IE (Internet Explorer) does not support FTP over TLS/SSL

For a Win32 FTP client that supports it, FileZilla works well  :Smile: 

----------

## d0minus

2 UberLord thank

FileZilla work perfectly  :Laughing: 

Are you sure about IE ? In option I saw option/secyrity/SSL 2 and SSL 3 What is it ?

And what about Opera 7 ?

----------

## UberLord

 *d0minus wrote:*   

> Are you sure about IE ? In option I saw option/secyrity/SSL 2 and SSL 3 What is it ?

 

That's just for web pages - not for FTP.

 *Quote:*   

> And what about Opera 7 ?

 

No idea! I'll try it when I get to work later

EDIT: Opera fails to work either.

----------

## d0minus

Sorry for my question UberLord

But I want understend, why IE can login via ssl to http server and can't login to ftp server?

What is the main difference ?

----------

## UberLord

 *d0minus wrote:*   

> Sorry for my question UberLord
> 
> But I want understend, why IE can login via ssl to http server and can't login to ftp server?
> 
> What is the main difference ?

 

Because HTTP and FTP are two completely different beasts.

The main reason why browsers do FTP is because people put their files on FTP sites instead of web sites - or they used to days back.

FTP+TLS is relatively new - not all FTP servers/clients support it. vsftpd - for example - only supported TLS recently.

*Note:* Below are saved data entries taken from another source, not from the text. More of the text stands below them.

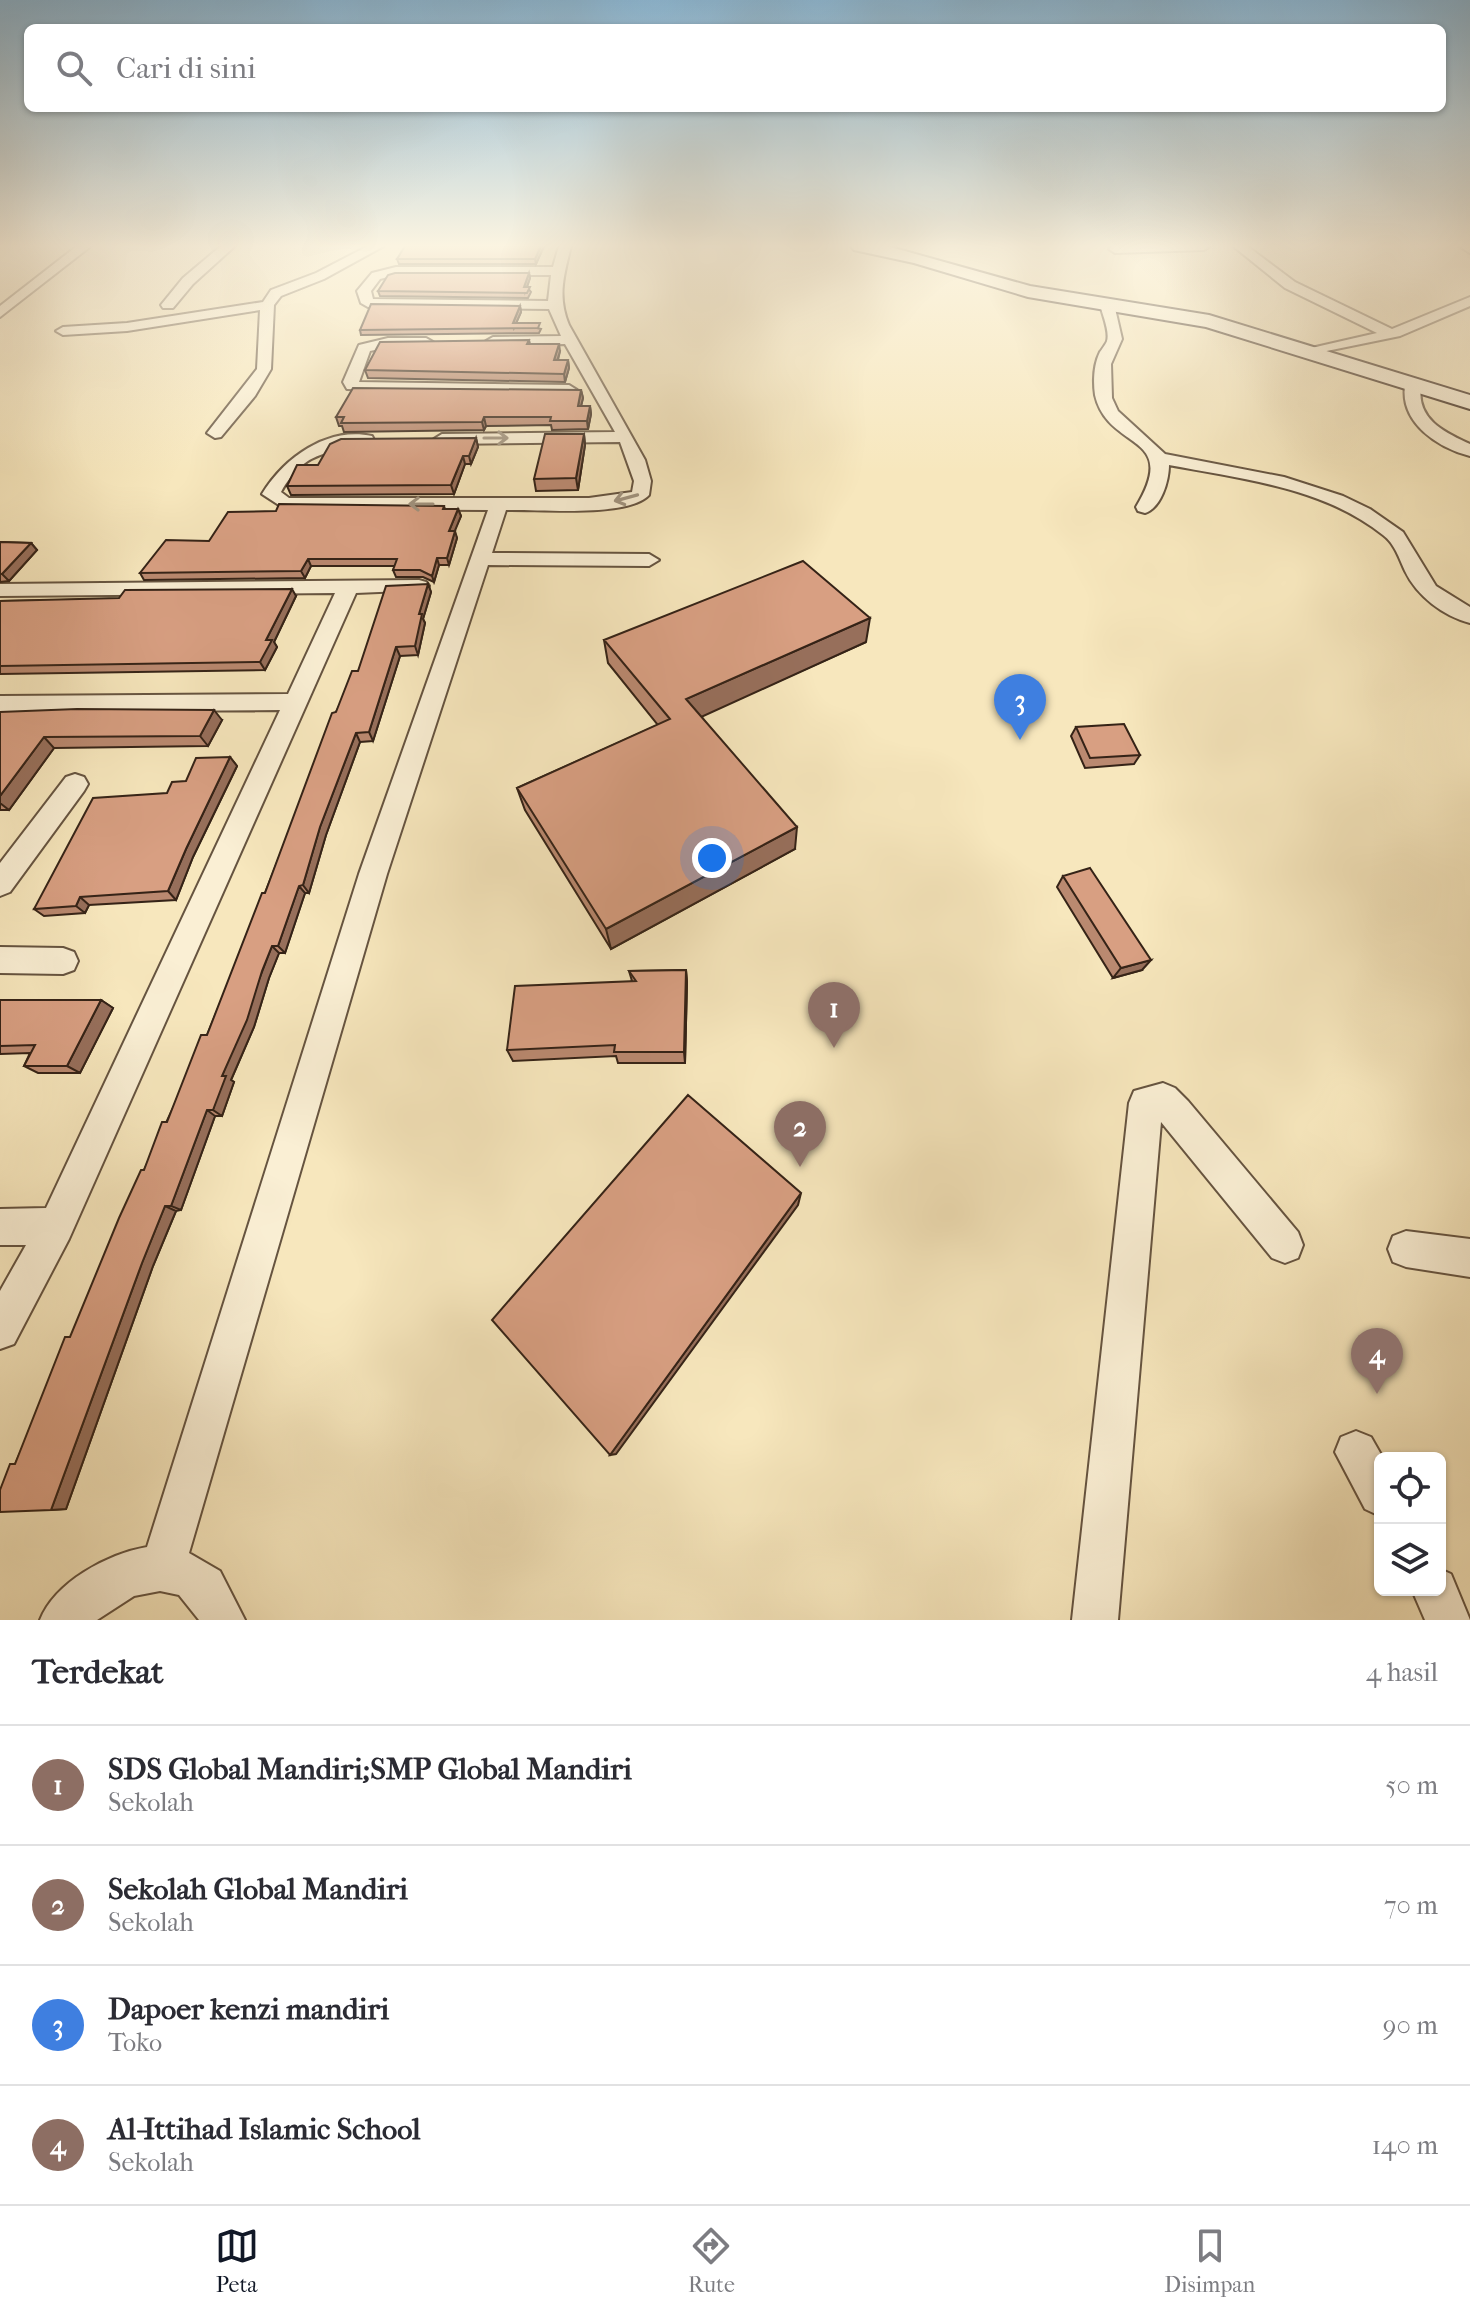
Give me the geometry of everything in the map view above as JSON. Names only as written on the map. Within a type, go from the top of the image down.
[{"type":"street","points":[[63,331],[161,322]]},
{"type":"street","points":[[215,433],[249,393],[264,369],[266,322]]},
{"type":"street","points":[[386,439],[343,440],[311,450],[290,468],[271,494],[285,503],[499,504],[621,501],[640,495],[645,482],[626,437],[561,322]]},
{"type":"street","points":[[1111,322],[1115,339],[1105,356],[1104,400],[1113,415],[1150,447],[1161,466],[1159,487],[1145,507]]},
{"type":"street","points":[[1206,322],[1470,402]]},
{"type":"street","points":[[1365,322],[1390,334]]},
{"type":"street","points":[[1312,352],[1390,334],[1423,322]]},
{"type":"street","points":[[484,341],[569,340]]},
{"type":"street","points":[[443,341],[388,342],[364,348],[352,386],[598,390]]},
{"type":"street","points":[[1413,386],[1410,398],[1415,415],[1470,451]]},
{"type":"street","points":[[430,439],[626,437]]},
{"type":"street","points":[[1157,458],[1313,490],[1361,510],[1393,532],[1409,553],[1425,589],[1470,616]]},
{"type":"street","points":[[163,1567],[373,874],[499,504]]},
{"type":"street","points":[[479,559],[649,560]]},
{"type":"street","points":[[0,590],[423,586]]},
{"type":"street","points":[[0,1330],[56,1226],[348,587]]},
{"type":"street","points":[[0,704],[297,702]]},
{"type":"street","points":[[0,884],[10,855],[75,784]]},
{"type":"street","points":[[0,960],[63,961]]},
{"type":"street","points":[[1095,1620],[1146,1103],[1163,1100],[1176,1113],[1285,1245]]},
{"type":"street","points":[[0,1227],[56,1226]]},
{"type":"street","points":[[1406,1249],[1470,1258]]},
{"type":"street","points":[[1356,1452],[1374,1484]]},
{"type":"street","points":[[63,1620],[85,1598],[117,1579],[163,1567],[196,1579],[212,1597],[222,1620]]},
{"type":"street","points":[[1438,1596],[1449,1620]]},
{"type":"building","points":[[364,322],[540,323],[538,328],[360,330]]},
{"type":"building","points":[[529,340],[527,344],[559,344],[554,360],[568,360],[564,374],[365,370],[380,342]]},
{"type":"building","points":[[353,388],[581,390],[578,406],[590,406],[587,421],[550,421],[551,417],[484,417],[482,422],[341,423],[344,417],[336,417]]},
{"type":"building","points":[[545,434],[584,434],[576,478],[534,479]]},
{"type":"building","points":[[476,438],[469,456],[463,456],[451,485],[287,486],[297,465],[318,465],[330,444],[341,439]]},
{"type":"building","points":[[279,504],[444,506],[443,509],[458,509],[449,531],[455,531],[447,558],[437,558],[432,576],[420,570],[393,570],[397,559],[308,559],[301,571],[140,573],[166,540],[209,541],[228,512],[276,511]]},
{"type":"building","points":[[0,542],[31,543],[2,574],[0,574]]},
{"type":"building","points":[[803,561],[870,618],[686,699],[797,827],[606,929],[517,788],[670,719],[604,640]]},
{"type":"building","points":[[428,584],[419,614],[422,614],[415,646],[396,647],[369,732],[356,733],[320,827],[303,885],[299,886],[278,946],[272,946],[262,971],[247,1020],[222,1076],[226,1076],[213,1110],[207,1110],[171,1206],[165,1206],[142,1263],[51,1510],[0,1512],[0,1490],[10,1464],[15,1464],[65,1337],[70,1337],[162,1122],[167,1122],[201,1035],[207,1035],[262,893],[265,893],[332,713],[336,712],[352,671],[358,671],[386,586]]},
{"type":"building","points":[[292,589],[266,640],[272,640],[260,662],[0,666],[0,601],[119,598],[125,590]]},
{"type":"building","points":[[214,710],[200,736],[44,737],[0,796],[0,712]]},
{"type":"building","points":[[1124,724],[1140,755],[1090,758],[1076,727]]},
{"type":"building","points":[[230,757],[168,891],[80,897],[76,906],[34,909],[93,798],[167,793],[172,782],[186,781],[196,758]]},
{"type":"building","points":[[1090,868],[1151,960],[1121,968],[1063,876]]},
{"type":"building","points":[[686,970],[684,1052],[614,1052],[615,1045],[507,1050],[515,986],[636,981],[629,971]]},
{"type":"building","points":[[0,1000],[101,1000],[67,1066],[24,1066],[35,1045],[0,1046]]},
{"type":"building","points":[[688,1095],[801,1193],[610,1455],[492,1320]]},
{"type":"place","name":"Dapoer kenzi mandiri","points":[[1020,740]]},
{"type":"place","name":"SDS Global Mandiri;SMP Global Mandiri","points":[[834,1048]]},
{"type":"place","name":"Sekolah Global Mandiri","points":[[800,1167]]},
{"type":"place","name":"Al-Ittihad Islamic School","points":[[1377,1394]]}]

gFTP (GNOME FTP client) onlys supports partial FTP+TLS (if anyone knows of a good open source ftp+tls client with a GTK+ based GUI let me know)

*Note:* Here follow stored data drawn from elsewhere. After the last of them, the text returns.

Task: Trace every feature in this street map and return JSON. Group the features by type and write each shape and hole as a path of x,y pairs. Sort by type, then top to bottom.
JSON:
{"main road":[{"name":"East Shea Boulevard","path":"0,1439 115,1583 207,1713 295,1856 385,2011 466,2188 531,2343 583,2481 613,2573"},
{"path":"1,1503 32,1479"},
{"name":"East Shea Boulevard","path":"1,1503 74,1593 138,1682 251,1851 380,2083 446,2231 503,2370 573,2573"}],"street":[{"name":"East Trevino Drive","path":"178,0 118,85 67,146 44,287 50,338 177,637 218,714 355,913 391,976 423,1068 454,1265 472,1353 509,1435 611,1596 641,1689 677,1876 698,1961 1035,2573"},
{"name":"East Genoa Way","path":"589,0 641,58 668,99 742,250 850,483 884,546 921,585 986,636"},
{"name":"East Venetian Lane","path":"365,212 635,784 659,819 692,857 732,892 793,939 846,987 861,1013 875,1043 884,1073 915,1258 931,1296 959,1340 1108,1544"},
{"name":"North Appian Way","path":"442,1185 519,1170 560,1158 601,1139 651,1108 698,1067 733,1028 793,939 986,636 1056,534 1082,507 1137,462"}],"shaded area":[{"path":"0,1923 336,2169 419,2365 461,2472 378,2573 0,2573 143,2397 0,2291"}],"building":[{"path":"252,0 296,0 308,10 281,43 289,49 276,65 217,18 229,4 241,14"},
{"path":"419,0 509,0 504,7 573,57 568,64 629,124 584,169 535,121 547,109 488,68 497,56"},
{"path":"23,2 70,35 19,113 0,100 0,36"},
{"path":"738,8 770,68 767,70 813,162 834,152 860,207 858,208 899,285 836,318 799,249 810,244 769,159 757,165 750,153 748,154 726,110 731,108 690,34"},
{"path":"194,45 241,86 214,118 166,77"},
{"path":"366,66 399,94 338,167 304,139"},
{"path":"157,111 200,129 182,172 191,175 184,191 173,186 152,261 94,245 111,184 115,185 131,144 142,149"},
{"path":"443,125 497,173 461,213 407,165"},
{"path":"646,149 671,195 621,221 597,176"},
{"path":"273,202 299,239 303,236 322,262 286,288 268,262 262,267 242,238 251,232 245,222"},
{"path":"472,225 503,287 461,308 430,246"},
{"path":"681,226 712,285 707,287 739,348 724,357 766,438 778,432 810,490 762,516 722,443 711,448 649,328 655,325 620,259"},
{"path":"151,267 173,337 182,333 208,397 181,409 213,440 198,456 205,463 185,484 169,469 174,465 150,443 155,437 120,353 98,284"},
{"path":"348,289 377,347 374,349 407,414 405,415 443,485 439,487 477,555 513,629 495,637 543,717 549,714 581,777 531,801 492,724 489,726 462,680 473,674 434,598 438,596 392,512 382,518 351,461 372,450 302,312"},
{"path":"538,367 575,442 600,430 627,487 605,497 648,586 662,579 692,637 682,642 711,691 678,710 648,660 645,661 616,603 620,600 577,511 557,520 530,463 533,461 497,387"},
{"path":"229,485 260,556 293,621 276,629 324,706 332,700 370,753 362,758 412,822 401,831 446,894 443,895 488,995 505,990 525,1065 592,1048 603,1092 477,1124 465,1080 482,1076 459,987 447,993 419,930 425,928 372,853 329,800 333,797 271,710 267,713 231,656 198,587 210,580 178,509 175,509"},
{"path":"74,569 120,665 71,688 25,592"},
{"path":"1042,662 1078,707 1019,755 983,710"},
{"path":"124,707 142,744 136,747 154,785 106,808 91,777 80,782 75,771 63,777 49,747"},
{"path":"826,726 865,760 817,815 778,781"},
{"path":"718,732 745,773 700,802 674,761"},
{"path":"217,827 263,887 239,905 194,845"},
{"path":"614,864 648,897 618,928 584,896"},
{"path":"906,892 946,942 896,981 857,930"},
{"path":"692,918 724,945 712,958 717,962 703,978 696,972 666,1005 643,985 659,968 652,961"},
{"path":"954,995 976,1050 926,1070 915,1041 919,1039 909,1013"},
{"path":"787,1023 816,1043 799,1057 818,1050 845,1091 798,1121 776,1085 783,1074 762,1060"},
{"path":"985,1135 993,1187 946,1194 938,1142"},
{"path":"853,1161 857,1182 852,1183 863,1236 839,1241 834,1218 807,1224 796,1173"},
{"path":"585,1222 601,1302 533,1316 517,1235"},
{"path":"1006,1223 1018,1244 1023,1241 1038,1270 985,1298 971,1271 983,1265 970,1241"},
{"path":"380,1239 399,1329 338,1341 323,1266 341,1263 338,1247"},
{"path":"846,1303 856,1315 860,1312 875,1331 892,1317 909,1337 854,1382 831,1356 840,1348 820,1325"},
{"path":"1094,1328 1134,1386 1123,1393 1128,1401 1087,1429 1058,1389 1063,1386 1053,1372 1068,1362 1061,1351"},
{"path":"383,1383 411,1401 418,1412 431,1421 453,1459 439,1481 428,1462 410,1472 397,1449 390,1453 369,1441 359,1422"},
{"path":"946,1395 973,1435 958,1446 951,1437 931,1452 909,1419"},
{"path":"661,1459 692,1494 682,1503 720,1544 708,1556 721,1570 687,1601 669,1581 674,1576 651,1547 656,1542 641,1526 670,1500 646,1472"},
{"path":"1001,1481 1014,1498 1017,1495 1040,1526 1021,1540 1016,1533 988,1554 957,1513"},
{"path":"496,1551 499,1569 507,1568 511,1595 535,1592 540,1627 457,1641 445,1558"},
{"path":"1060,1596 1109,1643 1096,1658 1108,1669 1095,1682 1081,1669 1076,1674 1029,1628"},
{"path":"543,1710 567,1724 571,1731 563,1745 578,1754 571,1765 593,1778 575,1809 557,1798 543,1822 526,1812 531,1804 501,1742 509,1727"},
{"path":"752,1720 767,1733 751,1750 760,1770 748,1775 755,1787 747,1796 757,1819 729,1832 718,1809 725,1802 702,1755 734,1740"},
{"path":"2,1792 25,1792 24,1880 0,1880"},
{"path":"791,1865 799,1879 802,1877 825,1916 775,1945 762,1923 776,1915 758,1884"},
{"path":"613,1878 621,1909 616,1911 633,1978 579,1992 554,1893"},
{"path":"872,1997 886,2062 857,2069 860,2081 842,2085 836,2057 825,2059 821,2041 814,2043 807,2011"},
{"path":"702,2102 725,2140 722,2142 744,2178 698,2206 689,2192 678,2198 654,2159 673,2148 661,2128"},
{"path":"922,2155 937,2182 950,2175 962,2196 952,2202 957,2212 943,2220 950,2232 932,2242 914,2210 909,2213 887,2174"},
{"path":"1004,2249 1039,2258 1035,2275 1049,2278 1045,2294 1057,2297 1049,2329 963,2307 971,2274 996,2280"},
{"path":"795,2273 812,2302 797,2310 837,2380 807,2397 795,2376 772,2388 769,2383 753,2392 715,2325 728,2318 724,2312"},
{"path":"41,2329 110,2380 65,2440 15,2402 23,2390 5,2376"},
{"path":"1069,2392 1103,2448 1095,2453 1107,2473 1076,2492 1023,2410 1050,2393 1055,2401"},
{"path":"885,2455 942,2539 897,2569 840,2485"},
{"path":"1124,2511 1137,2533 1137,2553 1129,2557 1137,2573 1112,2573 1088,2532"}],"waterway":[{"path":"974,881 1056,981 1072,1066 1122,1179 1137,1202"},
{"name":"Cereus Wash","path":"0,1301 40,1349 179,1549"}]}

FireFox doesn't support FTP+TLS either.

----------

## d0minus

thanks  :Laughing: 

----------

## d0minus

if somebody want to know Total Commander 6.2 works with SSL/TLS but it need plugin http://prdownloads.sourceforge.net/ftps4tc/wfx_ftps4tc_0_1_bin.zip?download

and some dll

http://prdownloads.sourceforge.net/ftps4tc/ftps4tc_supportfiles.zip?download

----------